Biel, Nemo’s hometown, was quick to rejoice in the achievement of their newfound star. The city showcased its pride online, promising its residents were eager to partake in the impending celebrations. Biel, a bilingual German-French town with nearly 60,000 inhabitants and located almost 60 miles southwest of Basel on Lake Biel, is also known as the watchmaking capital of Switzerland.

Biel hailed Nemo’s cultural versatility as indicative of its own dynamic and inclusive nature. Nemo, a.k.a Nemo Mettler, stood out amongst 24 other competitors from different countries, captivating an in-person audience of thousands and an estimated global viewership of 180 million. Enjoying just a three-minute window, performers showcased their musical prowess through a range of musical genres.

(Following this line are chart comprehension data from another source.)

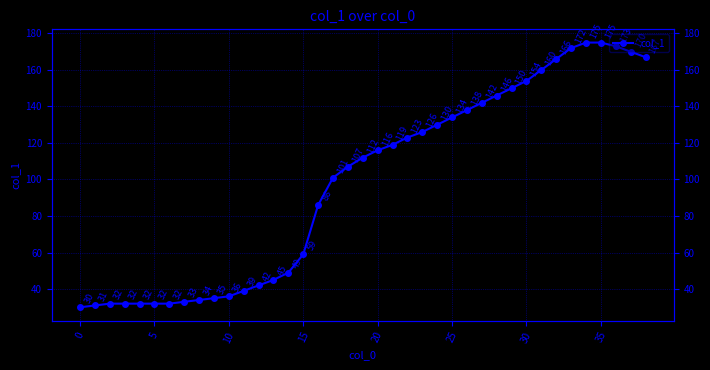

What is the value of the 38th point from the left?

170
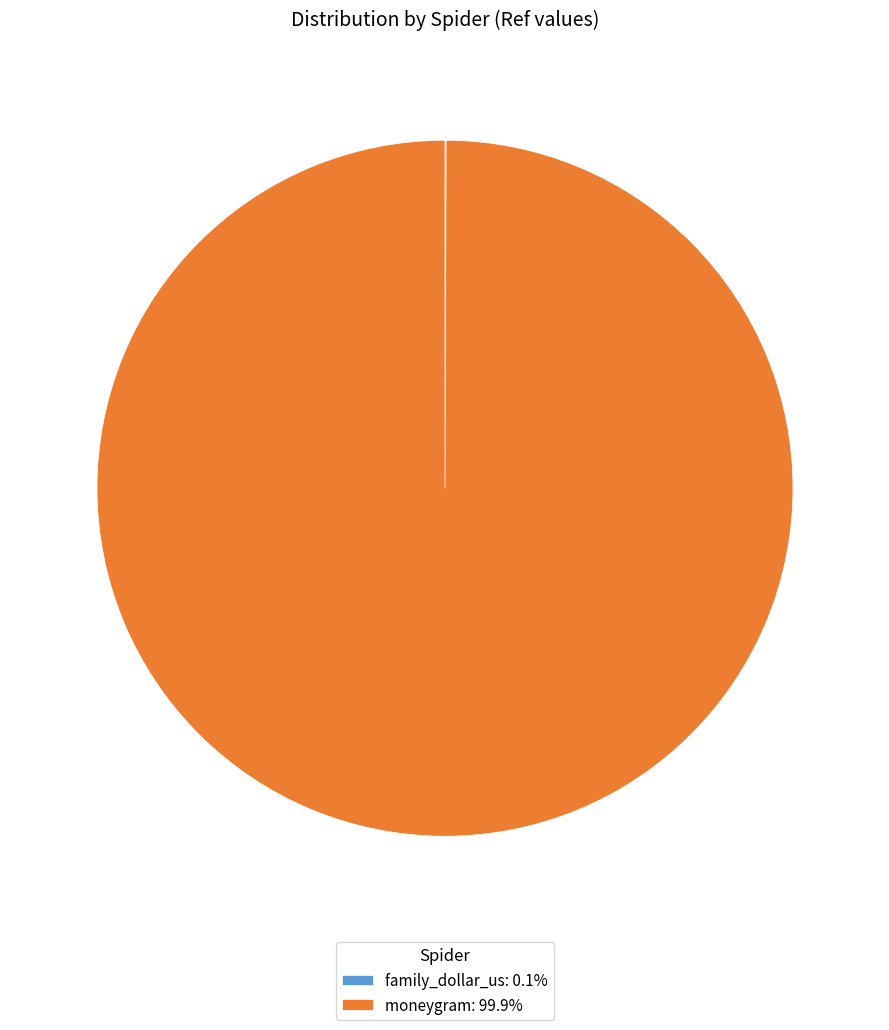

Is there any slice that represents more than half of the pie?

Yes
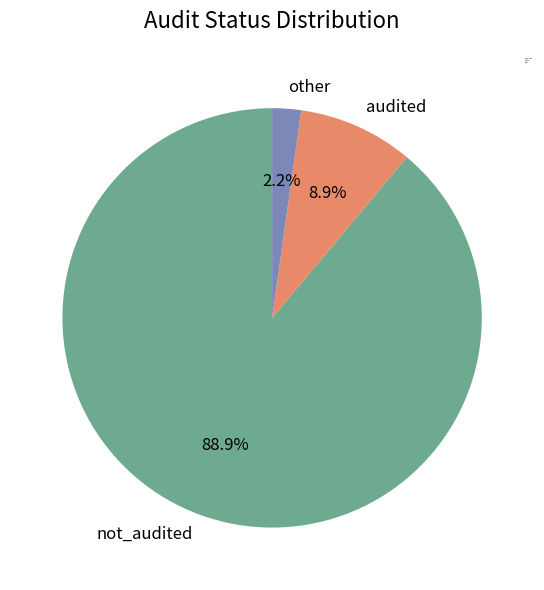

Which category has the smallest portion of the pie?

other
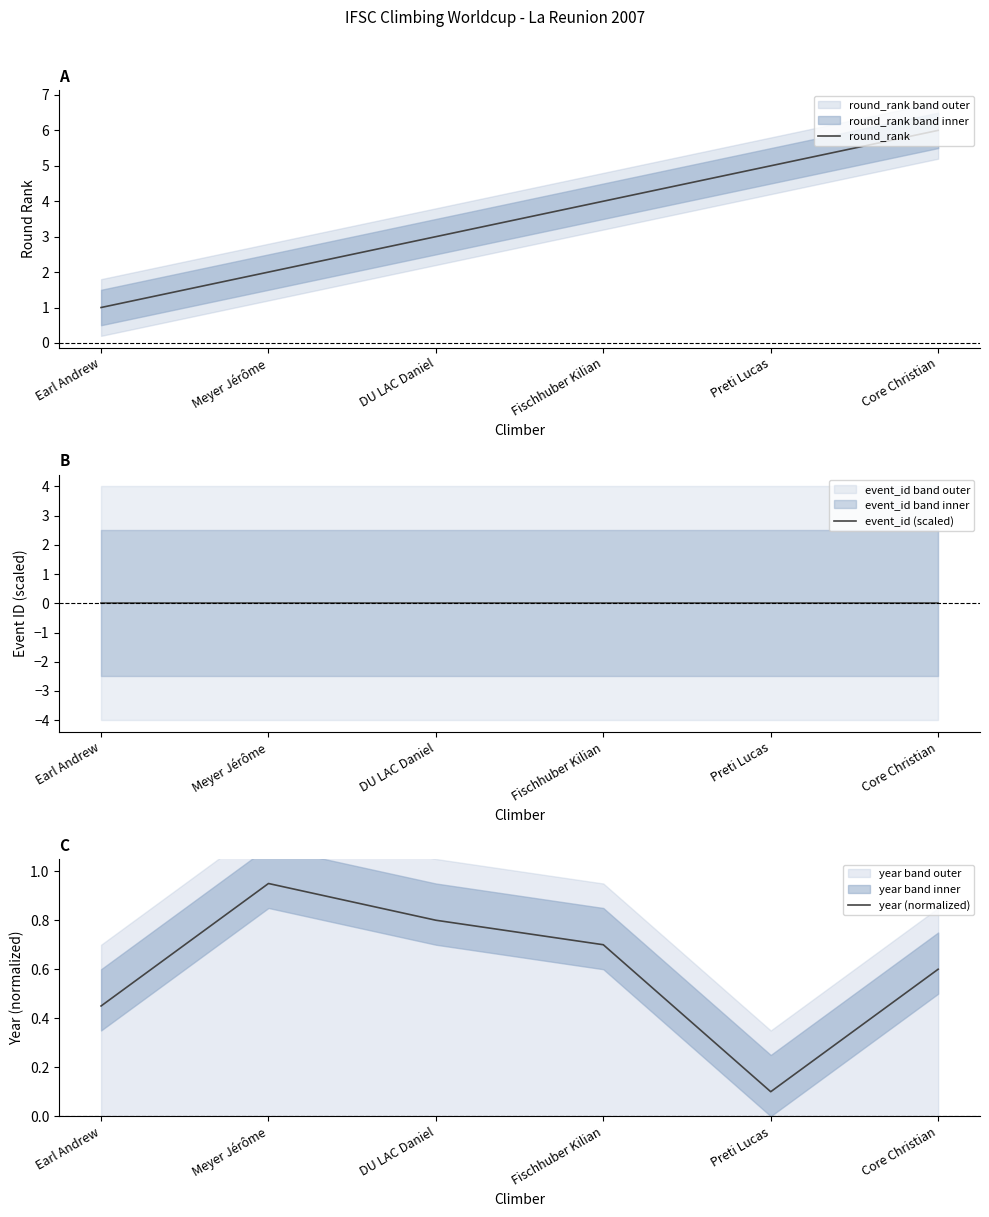

What is the difference between the highest and lowest values at Core Christian?

6.0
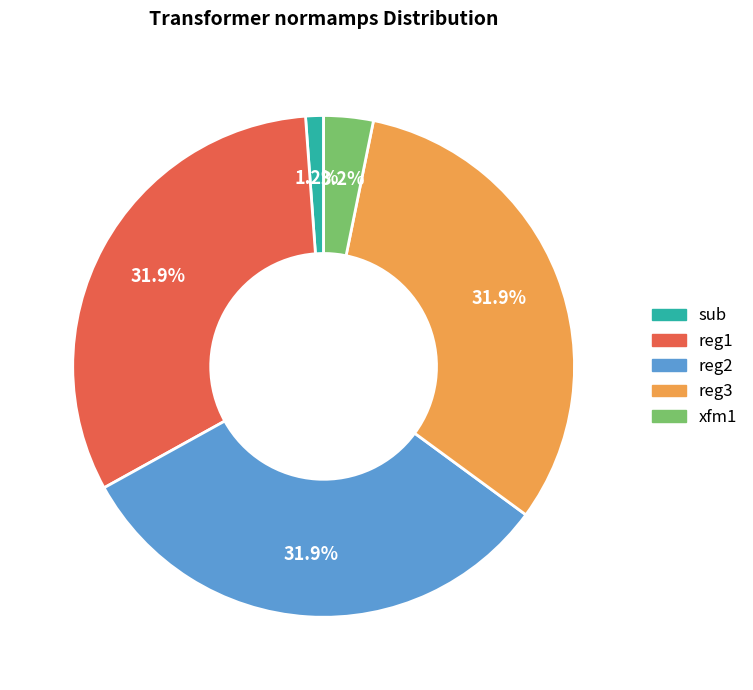

What percentage is the reg3 slice, to the nearest percent?

32%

As the jubilation continues, Switzerland is already considering preparations for the upcoming edition of Eurovision, as the contest traditionally shifts to the home country of the winner. Geneva, Basel, and St. Gallen have shown keen interest in hosting the event next year. The opportunity to display Switzerland’s cultural and touristic potential excites Gilles Marchand, Director General of the SRG media company.

Meanwhile, Nemo expressed a deep love for their adopted city, Berlin, lauding its creative and evolving nature.

On the other side of the victory, thousands congregated in Zagreb, the Croatian capital, to welcome their second-placed contestant, Baby Lasagna. As the performance of the powerful rock number “Rim Tim Tagi Dim” echoed throughout the crowd, the audience reciprocated their appreciation, chanting their love for the performer. Baby Lasagna’s song, themed around young Croatians yearning for a better life had struck a chord with Croatia’s Prime Minister Andrej Plenkovic, who was also among the crowd. He expressed pride in their contestant’s performance in the competition, stating that it was their best showing since Croatia’s independence in 1991.